For the holiday, Al & Friends served a special Thanksgiving brunch with baked ham, potatoes and traditional fixings.
Weekly: Why do you think the organization has grown so much?
Siekert: People want to help, but you need to have a vehicle for them to help. I don’t mean the truck – I mean the entity of Al & Friends. The salad came from the community garden in Pacific Grove. It’s a beautiful, beautiful thing and I had no idea so many people would care to be involved. When I knocked on my neighbors’ doors – 10 neighbors – maybe two fell off. Of the people who started helping me in the very beginning, most are there to help me today.
What do you like to cook for yourself?
I like pork chops. I like a nice salad – not that often – and I like potatoes and eggs. I’m pretty simple, you know? I’ve cooked in fancy places. I’ve cooked nine-course meals.
Why so simple when you’re a chef?
I’ve lived in cowboy country, you know what I mean? Cooked on tin cans in a desert. I made Navajo bread, putting flour on water.
I cook for hungry people. I don’t get complaints, but if you cook in fancy places – one time and an order came back because one of the cooks on the line had broken the poached egg. How are you going to eat it without breaking it? I don’t have that problem here.
What do you do the rest of the week?
I like fishing. I like camping. I lived in a teepee for two years in the mountains of Colorado. The bears would walk us away from our camp.
Do you have a New Year’s resolution?
I’ve got everything I need. I’m trying to get funding for another truck so I can do a mobile shower. I’m in some chat with the hospital, also with MST [Monterey Salinas Transit], because both donate vehicles on occasion. So we’re trying to do that, and it’ll happen. I don’t get anxious about it.

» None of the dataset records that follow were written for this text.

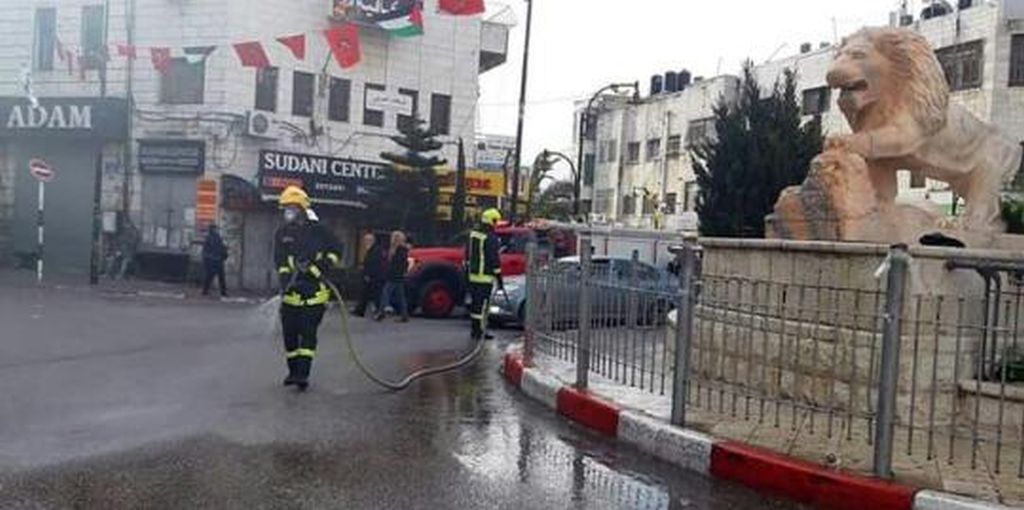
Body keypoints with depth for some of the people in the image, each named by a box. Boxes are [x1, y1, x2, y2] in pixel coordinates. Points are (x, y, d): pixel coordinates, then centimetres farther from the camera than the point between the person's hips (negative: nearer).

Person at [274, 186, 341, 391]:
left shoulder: (317, 231, 1)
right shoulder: (282, 233, 8)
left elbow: (335, 251, 7)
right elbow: (280, 260, -2)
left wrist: (324, 265, -9)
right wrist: (286, 278, -18)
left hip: (314, 290, -3)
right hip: (291, 290, 3)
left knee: (308, 333, -7)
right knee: (290, 333, 7)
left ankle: (303, 373, -9)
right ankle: (293, 371, 21)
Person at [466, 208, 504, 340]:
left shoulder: (473, 234, 10)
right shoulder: (491, 238, -15)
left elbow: (467, 256, 18)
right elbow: (495, 260, -15)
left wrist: (467, 270, 26)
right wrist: (499, 278, -9)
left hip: (473, 276, 8)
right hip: (485, 277, -8)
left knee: (475, 303, 15)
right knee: (482, 304, -4)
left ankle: (475, 329, 23)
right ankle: (478, 331, -1)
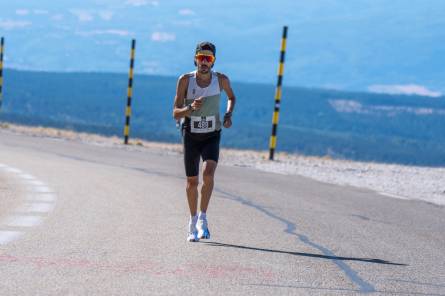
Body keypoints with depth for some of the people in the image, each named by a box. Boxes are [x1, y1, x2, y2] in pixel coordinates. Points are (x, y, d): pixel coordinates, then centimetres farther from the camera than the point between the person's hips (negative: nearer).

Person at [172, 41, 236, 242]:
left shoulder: (221, 80, -9)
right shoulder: (185, 80, -12)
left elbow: (231, 97, 15)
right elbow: (176, 114, -11)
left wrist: (228, 114, -4)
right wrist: (191, 108, -32)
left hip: (212, 136, 0)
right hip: (190, 135, 0)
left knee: (208, 173, -24)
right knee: (192, 181, 7)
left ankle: (202, 217, -15)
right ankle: (193, 222, 26)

I just let people know what is needed.
You mentioned you can be a barista, rodeo clown or emergency service technician – for free. What do those three things have in common, if anything?
It came to me as a little epiphany: every one of those jobs requires you to be here now. [People] want you to show up and do it. I’ll be effective with that. That’s what I like about this business [Al & Friends] being responsible, delegating authority. But you can never delegate responsibility, and [I am] responsible for feeding these people. It’s an honor.